Dec 6, 2024
8:45am - 9:15am
Hynes, Level 3, Room 311
Qimin Yan1
Northeastern University1
Being atomically thin and amenable to external controls, two-dimensional (2D) materials offer a new paradigm for many technologies such as (opto)electronics, energy conversion, and quantum information. In this talk, as an example of functional defect design, I will discuss how data-driven material science can be combined with symmetry-based physical principles to guide the search for spin defects in 2D materials for quantum information technologies and beyond. In our initial work, the use of local bonding symmetry as a material design hypothesis enables the identification of anion antisite defects as promising spin qubits and quantum emitters in six monolayer transition metal dichalcogenides. To enable high-throughput search of functional defects in a vast material space, we propose two machine learning (ML) models that are specially designed for learning localized defect properties, taking advantage of topological objects (Betti numbers) as node features and the Siamese equivariant network architecture.
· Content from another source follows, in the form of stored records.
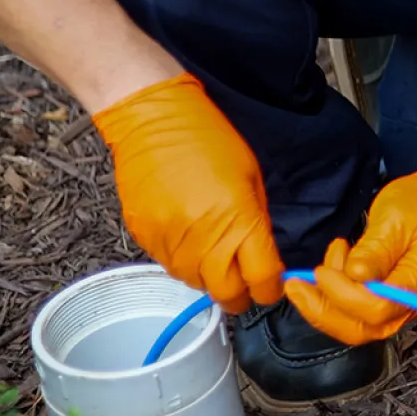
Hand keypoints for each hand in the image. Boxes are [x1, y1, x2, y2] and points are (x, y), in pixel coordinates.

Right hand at [92, 72, 285, 313]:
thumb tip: (262, 256)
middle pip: (226, 295)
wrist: (154, 120)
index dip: (270, 290)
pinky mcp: (145, 239)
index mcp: (239, 220)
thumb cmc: (209, 139)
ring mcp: (170, 241)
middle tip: (244, 284)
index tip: (271, 287)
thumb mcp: (251, 178)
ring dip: (210, 278)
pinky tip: (189, 240)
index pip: (260, 279)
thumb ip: (257, 223)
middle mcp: (204, 238)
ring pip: (195, 284)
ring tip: (215, 255)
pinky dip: (184, 262)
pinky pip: (169, 267)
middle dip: (240, 295)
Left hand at [284, 149, 416, 344]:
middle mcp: (412, 301)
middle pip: (362, 328)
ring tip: (322, 265)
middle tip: (297, 284)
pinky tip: (333, 268)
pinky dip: (336, 297)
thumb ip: (376, 250)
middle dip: (323, 310)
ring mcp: (401, 302)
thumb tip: (354, 276)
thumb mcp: (397, 216)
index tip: (322, 270)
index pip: (376, 308)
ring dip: (326, 303)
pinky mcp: (390, 296)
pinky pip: (358, 310)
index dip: (343, 295)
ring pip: (356, 324)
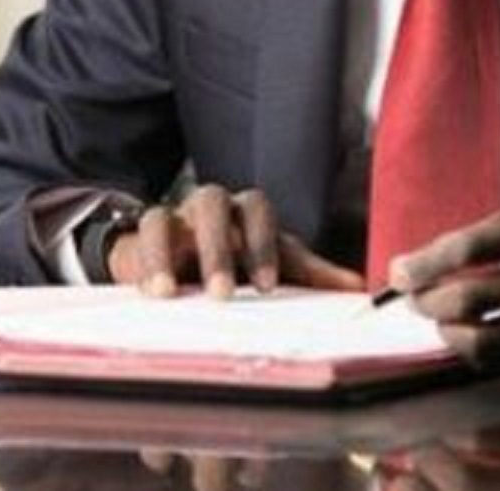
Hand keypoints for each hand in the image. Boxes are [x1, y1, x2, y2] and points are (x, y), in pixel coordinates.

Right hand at [106, 184, 362, 298]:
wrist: (185, 261)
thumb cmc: (239, 262)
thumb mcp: (274, 266)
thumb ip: (312, 275)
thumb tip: (359, 288)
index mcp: (247, 212)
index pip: (259, 211)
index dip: (263, 244)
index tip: (267, 287)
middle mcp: (211, 207)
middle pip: (213, 205)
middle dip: (218, 250)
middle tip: (223, 294)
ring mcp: (174, 217)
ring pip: (167, 216)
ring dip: (170, 254)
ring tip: (172, 294)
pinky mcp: (143, 235)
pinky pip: (140, 236)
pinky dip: (145, 262)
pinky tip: (151, 291)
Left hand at [388, 208, 499, 366]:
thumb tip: (438, 261)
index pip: (471, 246)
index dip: (425, 262)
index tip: (400, 269)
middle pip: (471, 299)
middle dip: (428, 302)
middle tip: (414, 298)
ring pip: (486, 343)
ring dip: (449, 336)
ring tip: (441, 323)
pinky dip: (479, 356)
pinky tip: (471, 341)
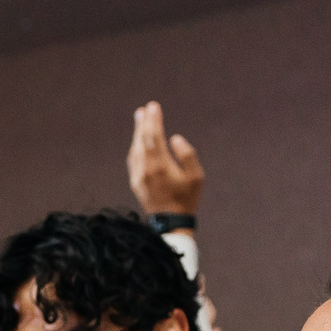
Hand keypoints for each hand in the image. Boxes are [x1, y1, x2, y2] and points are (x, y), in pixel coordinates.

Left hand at [126, 101, 202, 216]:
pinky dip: (136, 146)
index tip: (154, 106)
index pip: (153, 137)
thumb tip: (175, 138)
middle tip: (145, 108)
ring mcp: (138, 176)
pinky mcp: (135, 182)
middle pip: (142, 140)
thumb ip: (187, 154)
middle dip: (144, 122)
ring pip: (135, 149)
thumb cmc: (187, 198)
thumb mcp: (196, 176)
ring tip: (140, 118)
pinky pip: (133, 159)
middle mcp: (146, 169)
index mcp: (160, 166)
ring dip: (138, 133)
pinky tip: (138, 140)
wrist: (170, 223)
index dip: (153, 120)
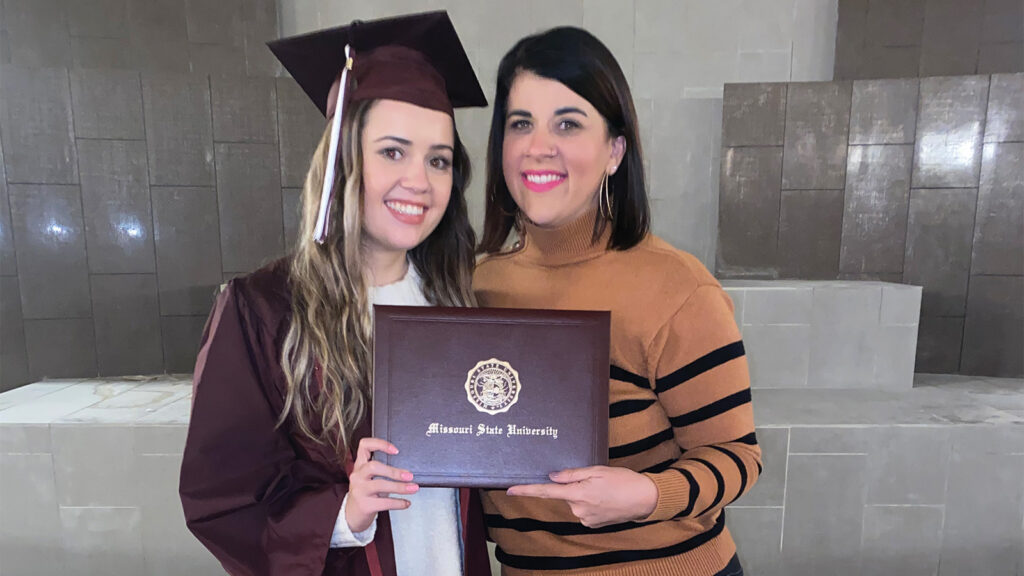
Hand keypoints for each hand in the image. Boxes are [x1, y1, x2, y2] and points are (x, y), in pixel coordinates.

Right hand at [344, 438, 418, 532]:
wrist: (352, 515)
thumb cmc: (365, 494)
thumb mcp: (369, 478)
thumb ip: (382, 471)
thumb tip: (406, 471)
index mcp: (360, 466)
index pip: (364, 446)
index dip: (380, 444)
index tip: (395, 450)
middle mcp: (357, 476)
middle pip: (373, 466)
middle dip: (393, 471)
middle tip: (409, 476)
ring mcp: (359, 490)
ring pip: (380, 484)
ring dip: (400, 487)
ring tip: (412, 488)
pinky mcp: (364, 505)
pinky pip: (384, 502)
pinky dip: (398, 502)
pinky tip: (405, 502)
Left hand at [506, 466, 657, 527]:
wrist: (645, 500)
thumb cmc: (623, 480)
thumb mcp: (597, 470)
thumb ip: (572, 474)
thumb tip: (552, 476)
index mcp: (578, 494)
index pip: (546, 492)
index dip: (526, 490)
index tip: (509, 490)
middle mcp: (578, 510)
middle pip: (565, 495)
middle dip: (574, 486)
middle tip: (595, 479)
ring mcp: (585, 519)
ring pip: (575, 502)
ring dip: (583, 495)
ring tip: (604, 489)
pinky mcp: (593, 525)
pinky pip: (584, 510)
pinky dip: (590, 503)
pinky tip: (605, 498)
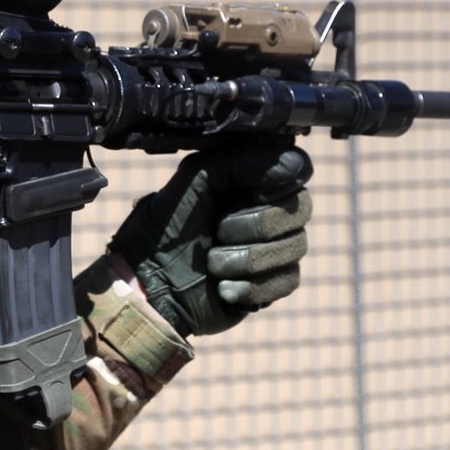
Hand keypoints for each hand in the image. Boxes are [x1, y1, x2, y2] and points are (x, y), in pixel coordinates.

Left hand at [109, 145, 311, 336]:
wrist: (150, 284)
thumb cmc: (166, 227)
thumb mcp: (195, 178)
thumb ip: (240, 160)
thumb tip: (293, 162)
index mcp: (252, 181)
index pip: (296, 170)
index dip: (272, 186)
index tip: (243, 195)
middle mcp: (269, 211)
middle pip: (299, 210)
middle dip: (252, 225)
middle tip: (217, 232)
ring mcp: (274, 248)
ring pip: (294, 247)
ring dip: (244, 259)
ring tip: (212, 264)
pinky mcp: (273, 284)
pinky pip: (288, 281)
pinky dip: (250, 287)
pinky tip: (222, 288)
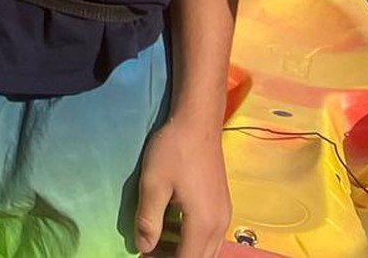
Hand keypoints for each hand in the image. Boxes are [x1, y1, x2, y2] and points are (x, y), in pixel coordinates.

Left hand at [134, 116, 230, 257]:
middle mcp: (219, 226)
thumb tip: (143, 248)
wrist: (198, 123)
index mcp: (203, 224)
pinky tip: (172, 229)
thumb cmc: (174, 150)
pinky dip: (192, 241)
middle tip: (148, 251)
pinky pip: (210, 237)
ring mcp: (224, 216)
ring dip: (184, 252)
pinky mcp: (222, 207)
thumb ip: (148, 219)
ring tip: (156, 243)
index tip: (144, 257)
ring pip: (207, 250)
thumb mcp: (153, 184)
Trained by 5,000~20,000 diverse defected material systems, our models outperform the state-of-the-art models in predicting the formation energies of point defects. This ML capability enables the fast screening of functional defects in 2D materials, and the high-throughput search in all known binary 2D materials led to the identification of more than 45 quantum defect candidates that can be utilized as qubits and/or quantum emitters. At the end of the talk, I will discuss future directions to accelerate the discovery of “defect genome” in a vast space of material systems.